The software converts images of magnitude spectrogram to sounds. Image of the spectrogram may be loaded from a file (e.g. png, jpg), cropped from the loaded file, or drawn from scratch on a blank canvas. The spectrogram is converted to waveform via inverse short-term Fourier transform using zero phase spectrum or the Griffin-Lim algorithm (Griffin & Lim, 1984).

Download

Download and unzip this file. It should contain

pattern_playback.py
tutorial.pdf
README.md
environment.yml
An examples folder

The files are also available on github here.

How to cite

Koo, H. (2022). A digital pattern playback system implemented in Python. Journal of the Acoustical Society of America, 151(4), A132.

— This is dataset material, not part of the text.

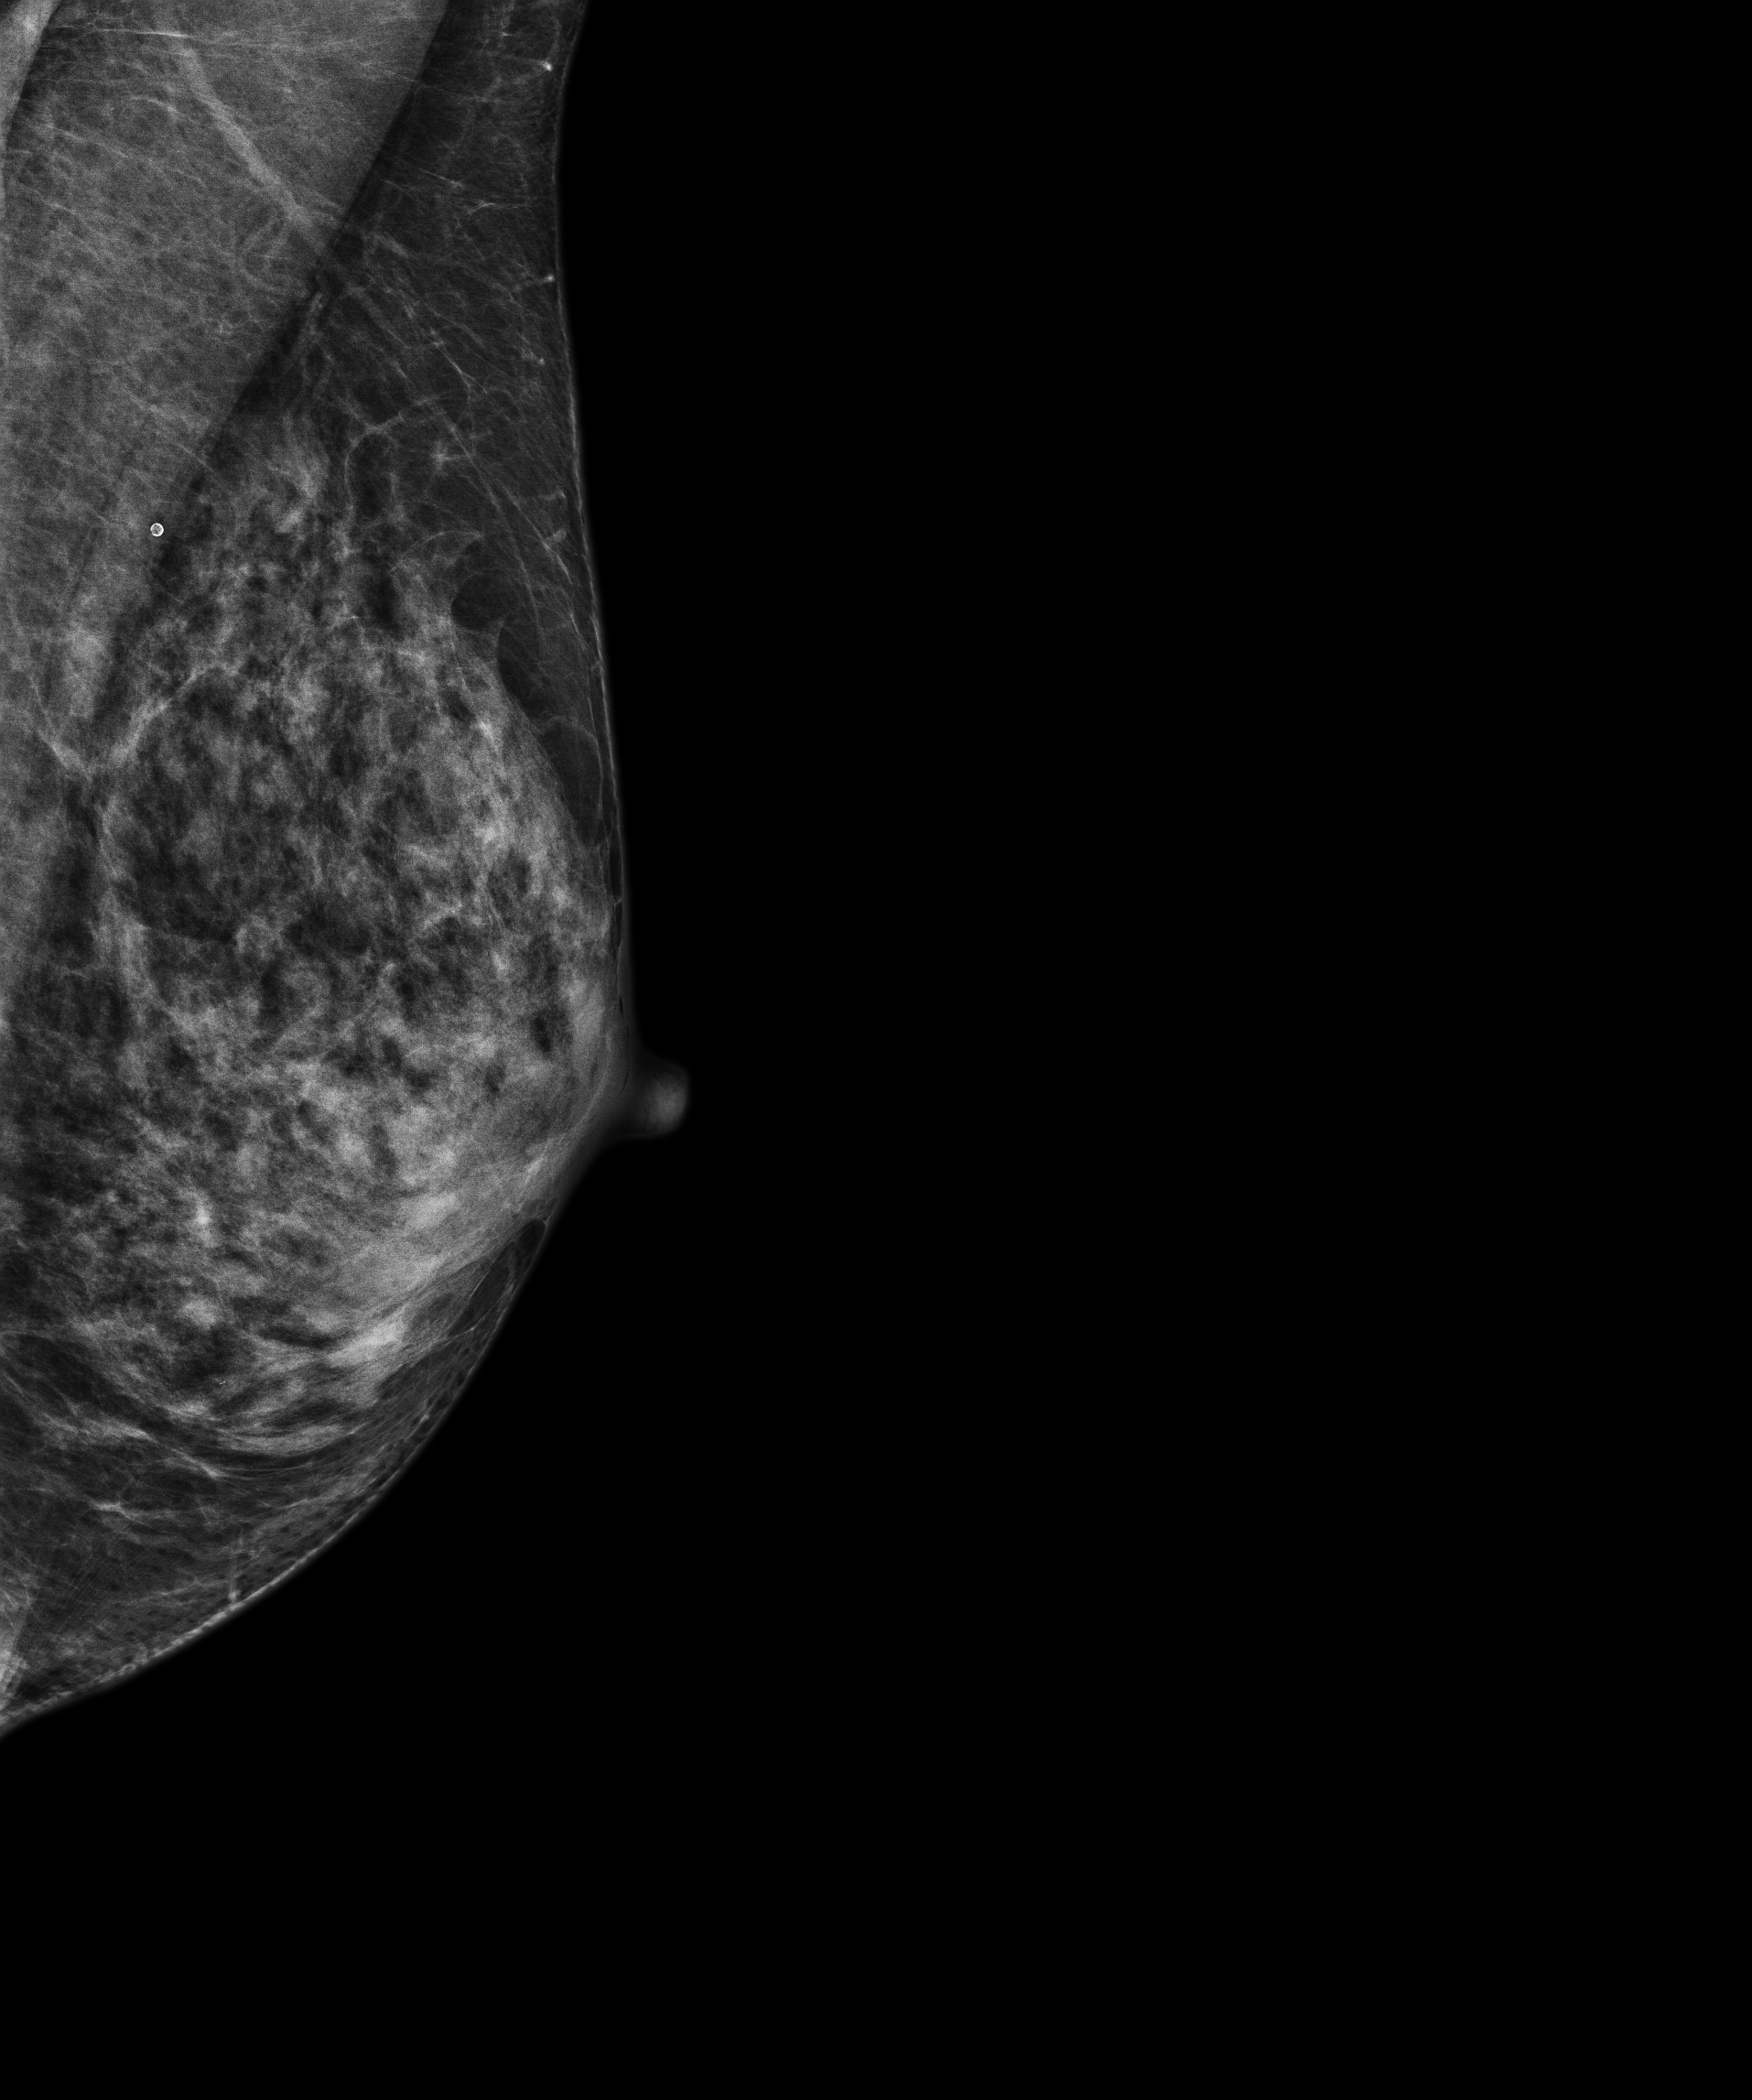
Annual screening mammography examination; compressed breast thickness 36.5 mm. Female patient, age 68 years.
Image type: full-field digital mammogram. Breast: left. Projection: MLO view.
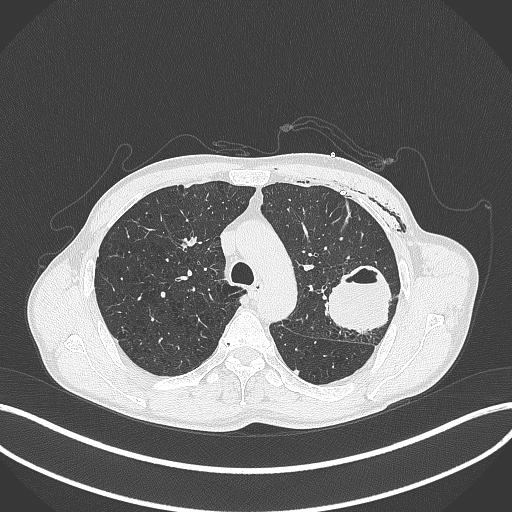
Chest CT, one axial slice. Position 288 of 457 along the scan axis. Reconstruction kernel B70f. Lung window (W 1500 / L -600 HU). 512 × 512 image matrix, field of view 400 × 400 mm. Patient: male, 58 years. Case-level facts recorded for this patient, not image findings: clinical TNM (as recorded): T3 N0 M0.
Structures marked on this image (rectangle marked by the reading radiologist):
- lung tumour (recorded histology: adenocarcinoma): bounding box [x1, y1, x2, y2] px = [318, 260, 394, 335]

How to install and use the software

Read tutorial.pdf in the zip file. It's also available here.

Examples

Loading image from a jpg file (from here) and converting to waveform using the Griffin-Lim algorithm:

python pattern_playback.py --duration 3 --sampling_rate 16000 --load ./examples/example1.jpg --griffinlim --save_wav ./examples/example1.wav --show_graphs

Input
Output

Cropping image from a png file (from Ladefoged & Johnson, 2014) and converting to waveform using the Griffin-Lim algorithm:

python pattern_playback.py --duration 0.4 --sampling_rate 8000 --load ./examples/example2.png --crop --griffinlim --save_wav ./examples/example2.wav --show_graphs

Input
Output

Cropping image from a png file (from Cooper et al., 1952) and converting to waveform assuming zero phase spectrum:

python pattern_playback.py --duration 1.1 --sampling_rate 8000 --load ./examples/example4.png --crop --save_wav ./examples/example4.wav --show_graphs

Input
Output

Drawing on a blank canvas (my attempt to recreate "salmon" in Cooper the figure above) and converting to waveform assuming zero phase spectrum:

python pattern_playback.py --duration 0.5 --sampling_rate 8000 --draw --save_drawing ./examples/example3.png --save_wav ./examples/example3.wav --show_graphs

Input
Output

References

Cooper, F. S., Delattre, P. C., & Liberman, A. M. (1952). Some experiments on the perception of synthetic speech sounds. Journal of the Acoustical Society of America, 24(6), 597-606.

Griffin, D., & Lim, J. (1984). Signal estimation from modified short-time Fourier transform. IEEE Transactions on Acoustics, Speech, and Signal Processing, 32(2), 236-243.

Ladefoged, P., & Johnson, K. (2014). A Course in Phonetics. Cengage Learning.